Reading /proc/<pid>/totmaps is very slow under memory pressure |
|||||
Issue description
Chrome Version: 69.0.3497.0
OS: Chrome OS
What steps will reproduce the problem?
I opened several very memory-hungry tabs and cycle through them constantly to put the system under heavy memory pressure. Sometimes the system enters an observable freeze (e.g. seconds). I noticed sometimes resource_coordinator::TabManager::OnMemoryPressure() can block the UI thread for 500+ or even 1000+ ms.

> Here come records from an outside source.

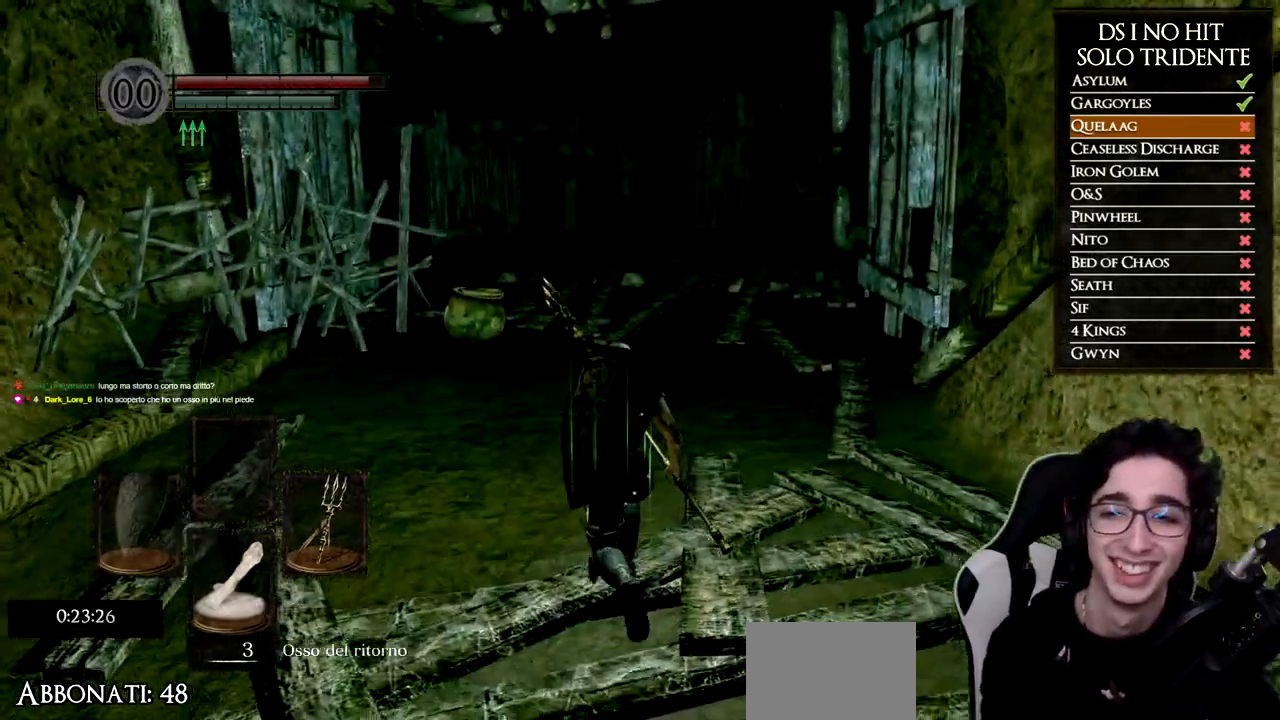
{"buttons": ["B"], "left_stick": "up", "right_stick": "center", "events": []}
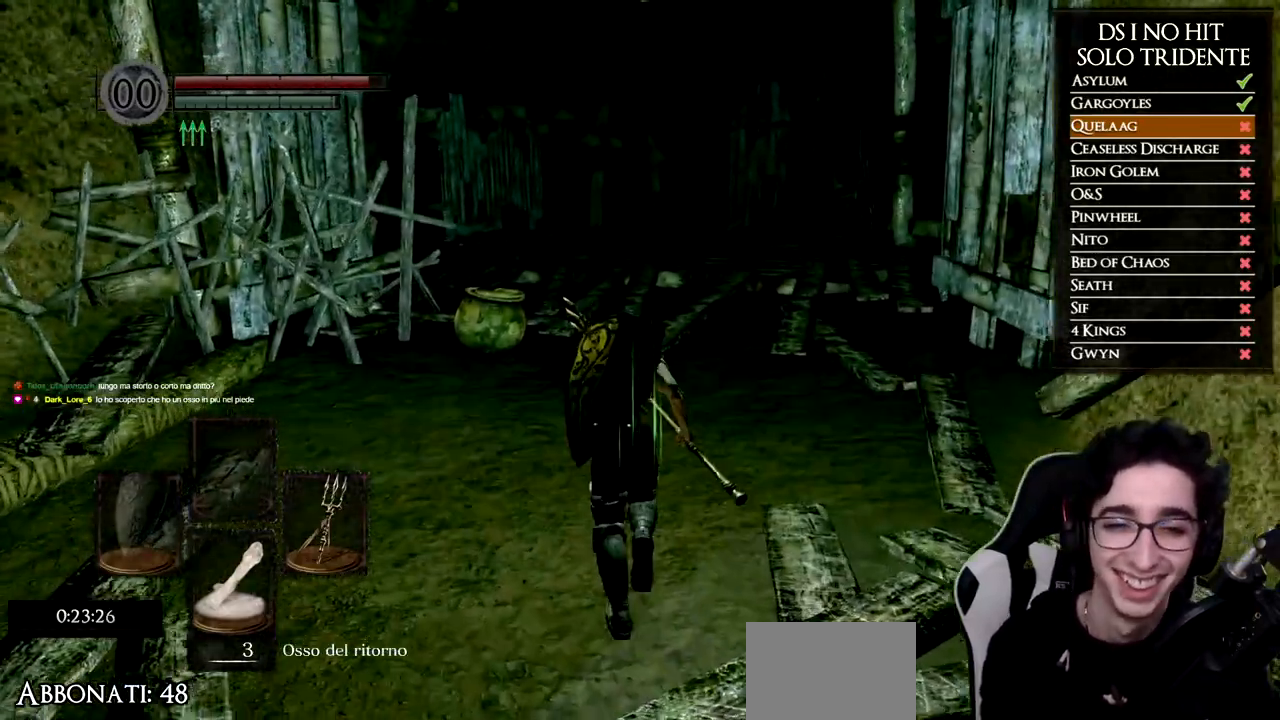
{"buttons": ["B"], "left_stick": "up", "right_stick": "center", "events": []}
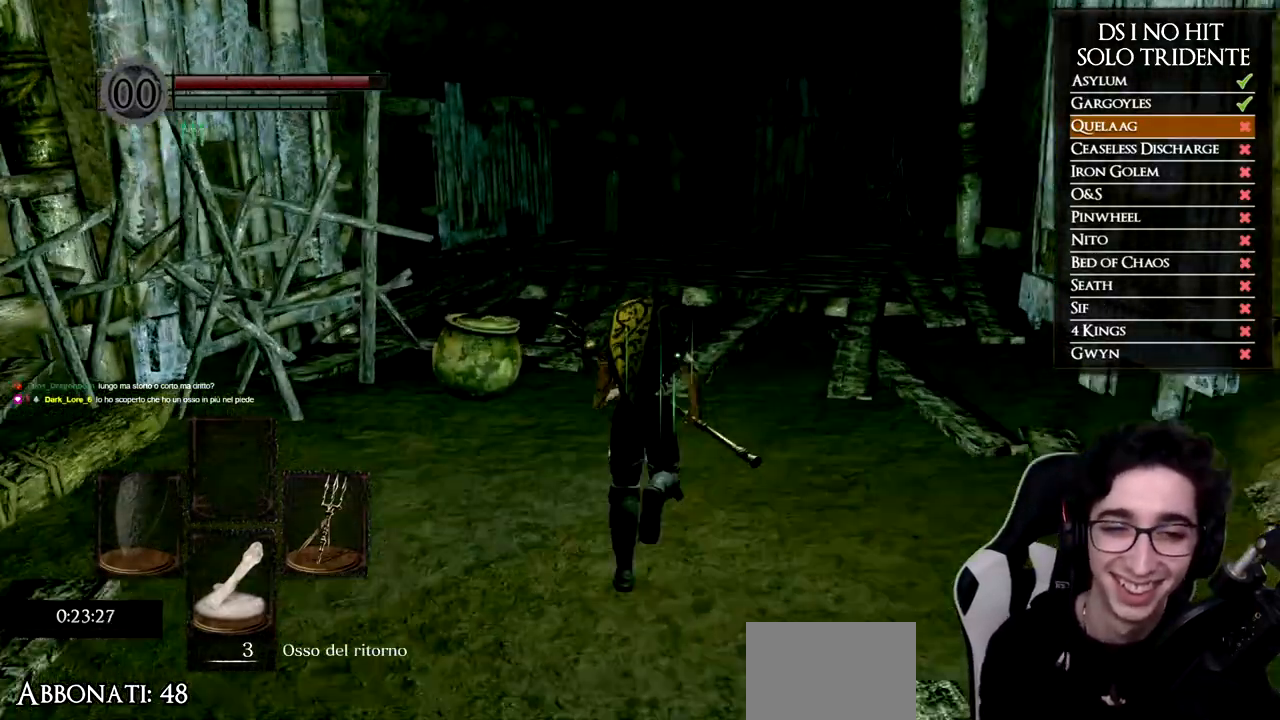
{"buttons": ["B"], "left_stick": "up", "right_stick": "center", "events": []}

Then I profile the browser process UI thread with perf with:
# /usr/bin/perf record -a -g -t 1377 -F 100
And in a time interval where TabManager::OnMemoryPressure() takes 500+ ms, I got:
93.45% 0.00% chrome chrome [.] _start
|
---_start
__libc_start_main
ChromeMain
service_manager::Main
(deleted for brevity. Refer to the attachment for deleted content.)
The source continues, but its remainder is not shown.